Sempatik sinir sistemi bozukluğu, sempatik sinir sistemi parasempatik sistemle birlikte otonom sinir sisteminin bir parçasıdır. Bu sistemin çalışma düzeni istem dışı olur. Kan damarlarını genişleterek, daraltır, göz bebeklerini büyütebilir, kalp atışlarını hızlandırır, tükürük ve göz yaşı salgısını arttırabilir. Bazen ağrıların kesilmesi, kan akımını arttırmak amacıyla arterlerin genişletildiği operasyonlar yapılabilir. Bilinç dışı çalışan otonom sistemin eferent kısmı etkileri birbirine genellikle zıt olan parasempatik ve sempatik sistemden oluşmaktadır. Bunlar birbirini tamamlayarak, dengeli çalışmayla vücudun iç ve dış ortam değişikliklerine uyumlu olmasını sağlar. Sempatik sinir sistemi bozukluğu durumunda, bu işlevlerde aksama meydana gelir ve çeşitli sorunlar yaşanır.

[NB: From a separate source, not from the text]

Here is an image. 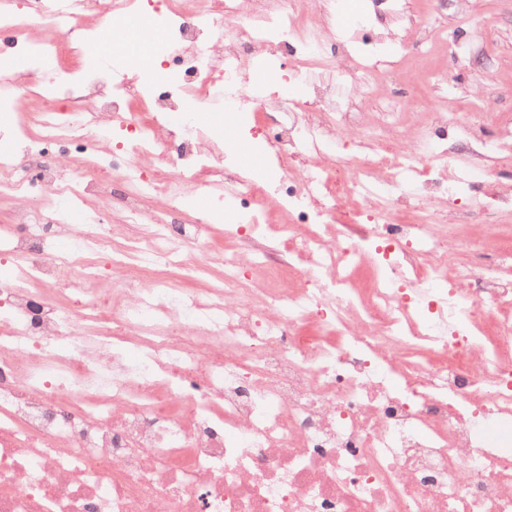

Sempatik sinir sistemi bozuklukları
Ortostatik hipotansiyon: En fazla adrenal yetmezlik, feokrositoma olarak otonom olmayan hallerde Ortostatik hipotansiyon görülebilir. Genellikle yaşlılarda daha fazla görülür. Nedeni ise multifaktöriyel olur. Bu tür otonom bozukluğunun teşhisinde kısmen invaziv olmayan laboratuvar incelemeleri kullanılır. Kalp hızının test edilmesi için, ayakta durmaya kalp hızının verdiği yanıt, sık nefes alma analiz edilir. Normalde kalp atım hızı dinlenme sırasında bile değişir. Derin soluk alma sırasında daha fazla değişir. Sempatik sinir sistemi bozukluğunda bu değişkenlikte bozulma olur. Değerlendirme sırasında dinlenme ve derin nefes alma sırasındaki kalp atım hızı değerlendirilir. Derin solunumdaki artma 10 ve daha altında olursa, sempatik sinir sistemi bozukluğu lehine değerlendirme yapılır.
Postüral test sırasında otururken ya da yatma sırasında kalp atım hızıyla, kan basıncı ölçümü yapılır. Sonra hasta kaldırılarak yeniden ölçüm yapılır. Kalkışta 15-16 atımların arasındaki süreyle, 30-31 atımlar arasındaki süre hesaplanarak, 30/15 oranı değerlendirilir. Bunun normal olarak 1,04 den daha büyük olması gerekir. Sempatik sistemin değerlendirmesi amacıyla valsalva manevrası, Ortostatik testte kan basıncı değişikliği analiz edilir. Bunun değerlendirilmesi için, hasta yatar şeklinden kalktığında 2-3 dakikada kan basıncı sistolik 30 mmHg üzerinde, diastolik 15 mmHg altında düşme tespit edilirse, bu patolojik bulgudur.
Ortostatik hipotansiyon tedavisinde hedef, semptomatik rahatlamanın sağlanması yaşam kalitesinin yükseltilmesidir. Ayaktayken görülen asemptomatik hipotansiyon çoğunlukla tedavi gerektirmez. Sadece bunu kolaylaştırıcı etkenlerden uzak kalınmalıdır. Su ve tuz alımı, hastanın ilaç kullanımını azaltır. Yaşlı kişilerdeki kalp yetmezliği ve aşırı sıvı retansiyonu sempatik rahatsızlığı ağırlaştırır. Bu rahatsızlığın tedavisinde kullanılan ilaçlar henüz ülkemizde satılmamaktadır. Kullanılan ilaçlar ise, midodrin ve fludrokortizondur.
Akut otonom nöropati: Bu fazla sık görülmeyen, primer olarak periferik sinirleri etkisi altına alan bir sorundur. Olguların yarısında genellikle jeneralize otonomik yetmezlik vardır. Etkileri arasında göz ve ağız kuruluğu, cinsel fonksiyon bozukluğu, sabit kalp hızı bulunur. Hastaların bir kısmı ortostatik hipotansiyonda olduğu gibi düzelse de, bir kısmında kısmi düzelme ya da düzelmenin olmadığı görülür.
Ailesel disotonomi: Nadiren görülen bu semptomatik bozukluk, otomozol resesif geçişli ortaya çıkar. Sempatik sinir sistemi bozukluğu semptomların dışında, diğer sinir sistemi yapılarını da tutabilir. Yaşın ilerlemesiyle birlikte hastalardaki klinik tablo ağırlaşabilir. Hastadaki klinik veriler ve genetik alt yapı bilgileri sayesinde teşhis yapılabilir. Hastalarda uzun süreli sağ kalım olduğu bilinmektedir.